Not just products, but information, apparently. In their latest effort to impart crucial details about how to survive an emergency, Air New Zealand has employed the services of bikini models to deliver the good oil.
The key premise is that gorgeous things half-dressed get our attention. Hard to argue. Their Safety in Paradise video has indeed grabbed the attention of almost two million viewers since it was uploaded a week ago.
Not viewers on a plane, mind, who might want to familiarise themselves with the brace position. These are dudes at home with their laptops. Some of them may not even own a passport. They may simply be travellers of the mind.
Our national carrier has long believed that if a safety video is only about, you know, safety, no-one would watch it, so why bother.
But if the safety video is full of lady-people in bikinis being sexy we will watch it and, ergo, absorb the information.
Hence the quartet of hotties in their latest offering which covers several bases (and not a lot else) in one video. These chicks are multi-tasking. Not a big ask.
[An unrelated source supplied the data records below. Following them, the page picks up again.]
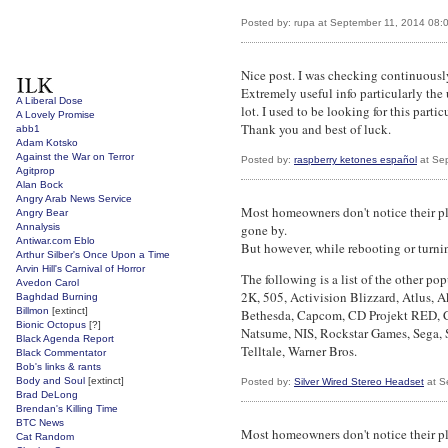
Posted by: rupa at September 11, 2014 08:
Nice post. I was checking continuousl
Extremely useful info particularly the 
A Liberal Dose
lot. I used to be looking for this parti
A Lovely Promise
Thank you and best of luck.
abb1
Adam Kotsko
Against the War on Terror
Posted by:
raspberry ketones español
at Se
Agitprop
Alan Bock
Angry Arab News Service
Most homeowners don't notice their pla
Angry Bear
Annalysis
gone by.
Antiwar.com Eblo
But however, while rebooting or turnin
Arthur Silber's Once Upon a Time
Arvin Hill's Carnival of Horror
The following is a list of the other pop
Avedon Carol
2K, 505, Activision Blizzard, Atlus,
Baghdad Burning
Billmon
[extinct]
Bethesda, Capcom, CD Projekt RED, Cr
Bionic Octopus
[?]
Natsume, NIS, Rockstar Games, Sega, 
Black Agenda Report
Telltale, Warner Bros.
Black Commentator
Bob's links & rants
Body and Soul
[extinct]
Posted by:
Silver Wired Stereo Headset
at S
Brad DeLong
Brendan's Killing Time
BTC News
Most homeowners don't notice their pla
Cat Random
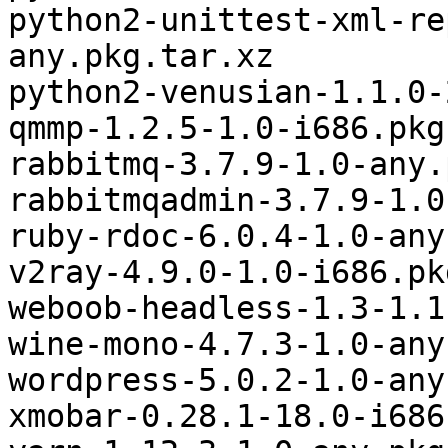
python2-unittest-xml-re
any.pkg.tar.xz

python2-venusian-1.1.0-
qmmp-1.2.5-1.0-i686.pkg
rabbitmq-3.7.9-1.0-any.
rabbitmqadmin-3.7.9-1.0
ruby-rdoc-6.0.4-1.0-any
v2ray-4.9.0-1.0-i686.pk
weboob-headless-1.3-1.1
wine-mono-4.7.3-1.0-any
wordpress-5.0.2-1.0-any
xmobar-0.28.1-18.0-i686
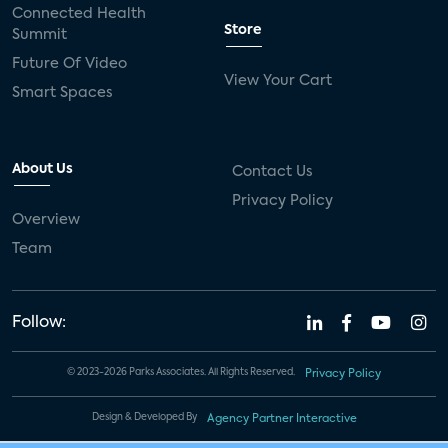
Connected Health
Store
Summit
Future Of Video
View Your Cart
Smart Spaces
About Us
Contact Us
Privacy Policy
Overview
Team
Follow:
© 2023-2026 Parks Associates. All Rights Reserved.
Privacy Policy
Design & Developed By
Agency Partner Interactive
Chicks are awesome at that kind of carry-on.
On one level, American models are there to celebrate 50 years of Sports Illustrated, a US magazine which has been cheering men up annually with its swimsuit issue, created to fill that terrible cold emptiness between football and baseball seasons on the Northern Hemisphere sports calendar.
Given we don't play those sports and are on the other side of the planet, it is tremendously international of us to play our part.
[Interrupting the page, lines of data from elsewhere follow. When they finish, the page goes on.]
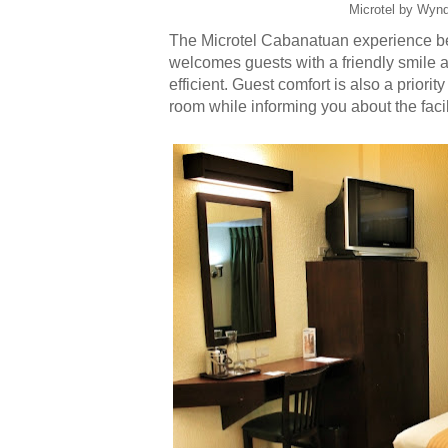
Microtel by Wyn
The Microtel Cabanatuan experience begi
welcomes guests with a friendly smile 
efficient. Guest comfort is also a priority
room while informing you about the facil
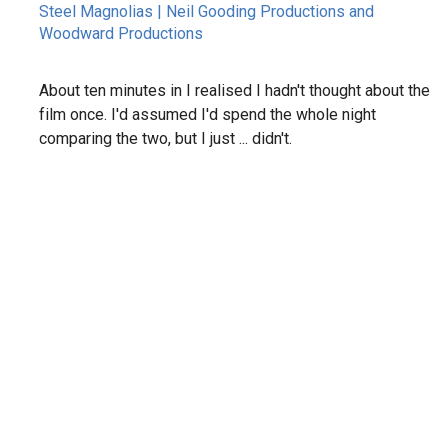
Steel Magnolias | Neil Gooding Productions and
Woodward Productions
About ten minutes in I realised I hadn't thought about the
film once. I'd assumed I'd spend the whole night
comparing the two, but I just ... didn't.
On another level, the video also sets out to promote the Cook Islands, a destination 3000 kilometres and four hours away from our actual shores that looks nothing like anything you'd find here.
I hope people pick that up. Or landing in Wellington in the teeth of a southerly is going to be heaps disappointing.
And overlaying all that, the video still finds time to let us know where the nearest exit is. On a waka. Genius. One video, three messages. It's like killing three birds with four scantily clad birds.
Perhaps the premise has promise. If bikini models really do improve our ability to absorb information, Air New Zealand's next project should be to sponsor a charter school. We know teenage boys tend to disengage from learning around puberty. But what if their teachers were swimsuit models? We'd have a nation of Einsteins by Christmas.
Of course, there may be a flaw in their thinking. I suspect that, in the unlikely event of an emergency, when passengers think back to the safety video and asked themselves "Now, where did she say the exit was?", the answer for many of them will be "Boobs," and a bit of drool.
Sex sells, sure, but what does it sell? Well, sex really.